Werewords
- Designers: Ted Alspach
- Illustrators: Jason Boles
- Publishers: Bézier Games (2017)
- Players: 4-10
- Setup time: 2 minutes
- Playing time: 10 minutes
- Chance: Low
- Skills: Word games, Party game

= Werewords =

Board game

Werewords is a board game for 4 to 10 players designed by Ted Alspach and published by Bézier Games in 2017. Players guess a secret word by asking questions. There are different roles randomly assigned at the start of play. Villagers try to find out the magic word before the time is up while the werewolves are trying to mislead them.
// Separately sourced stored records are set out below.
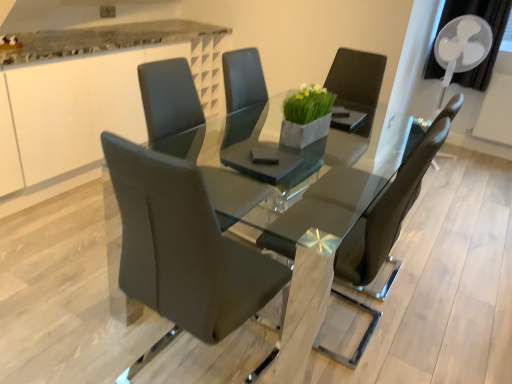
Locate an element on the screen. The image size is (512, 384). white plastic mechanical fan at upper right is located at coordinates (461, 46).

The width and height of the screenshot is (512, 384). What are the coordinates of `matte black chair at center, which is the 2th chair in front-to-back order` in the screenshot? It's located at (386, 218).

Locate an element on the screen. white plastic mechanical fan at upper right is located at coordinates (461, 46).

Which point is more distant from viewer, (458, 56) or (362, 254)?

Point (458, 56)

Based on the photo, considering the sizes of objects white plastic mechanical fan at upper right and matte black chair at center, which is counted as the 2th chair, starting from the back, in the image provided, who is thinner, white plastic mechanical fan at upper right or matte black chair at center, which is counted as the 2th chair, starting from the back,?

Thinner between the two is white plastic mechanical fan at upper right.

How distant is white plastic mechanical fan at upper right from matte black chair at center, which is counted as the 2th chair, starting from the back?

They are 7.02 feet apart.

How different are the orientations of white plastic mechanical fan at upper right and matte black chair at center, which is the 2th chair in front-to-back order, in degrees?

91.6 degrees.

Consider the image. Which object is positioned more to the left, matte black chair at center, which is the 2th chair in front-to-back order, or matte black chair at center, the third chair viewed from the back?

matte black chair at center, the third chair viewed from the back, is more to the left.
The Deluxe edition was released via Kickstarter. The German version of the game, Werwörter was nominated for the 2019 Spiel des Jahres.

== Gameplay ==
In Werewords, players receive first their secret roles: villagers or werewolves. Then the players ask questions to the mayor in order to guess the secret word before the time is up. The werewolves try to misguide the other players in their quest for the magic word. If the villagers don't guess the word in time, they can still win by identifying the werewolf.
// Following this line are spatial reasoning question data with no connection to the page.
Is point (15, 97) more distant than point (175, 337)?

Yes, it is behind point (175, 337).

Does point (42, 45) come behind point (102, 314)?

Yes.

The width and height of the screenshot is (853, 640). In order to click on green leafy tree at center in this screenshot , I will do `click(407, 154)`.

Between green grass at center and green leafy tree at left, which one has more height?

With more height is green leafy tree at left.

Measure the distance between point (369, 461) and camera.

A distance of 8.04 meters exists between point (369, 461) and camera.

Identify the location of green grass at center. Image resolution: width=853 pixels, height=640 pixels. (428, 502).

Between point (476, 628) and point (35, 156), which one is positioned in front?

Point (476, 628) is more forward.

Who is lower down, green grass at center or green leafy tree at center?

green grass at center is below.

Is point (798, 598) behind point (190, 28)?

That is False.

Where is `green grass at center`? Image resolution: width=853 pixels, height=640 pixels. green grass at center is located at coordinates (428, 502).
To help the villagers out, one player is the Seer, who knows the word but must not be too obvious when helping them figure it out; if the word is guessed, the werewolf can pull out a win by identifying the Seer.

The design and the ambiance of Werewords is taken from the original game Werewolf, edited in an upgraded version by Ted Alspach known as Ultimate Werewolf. A smartphone app is available to provide words.

== Release and reception ==
Werewords was initially released in 2017. Then a Deluxe version in 2018 was sold via Kickstarter, with about 2,400 backers contributing almost $100,000 during the campaign.

Werewords was nominee and won the 2017 Golden Geek Best Party Game Nominee.

The German version of Werewords, Werwörter was nominated for the 2019 Spiel des Jahres.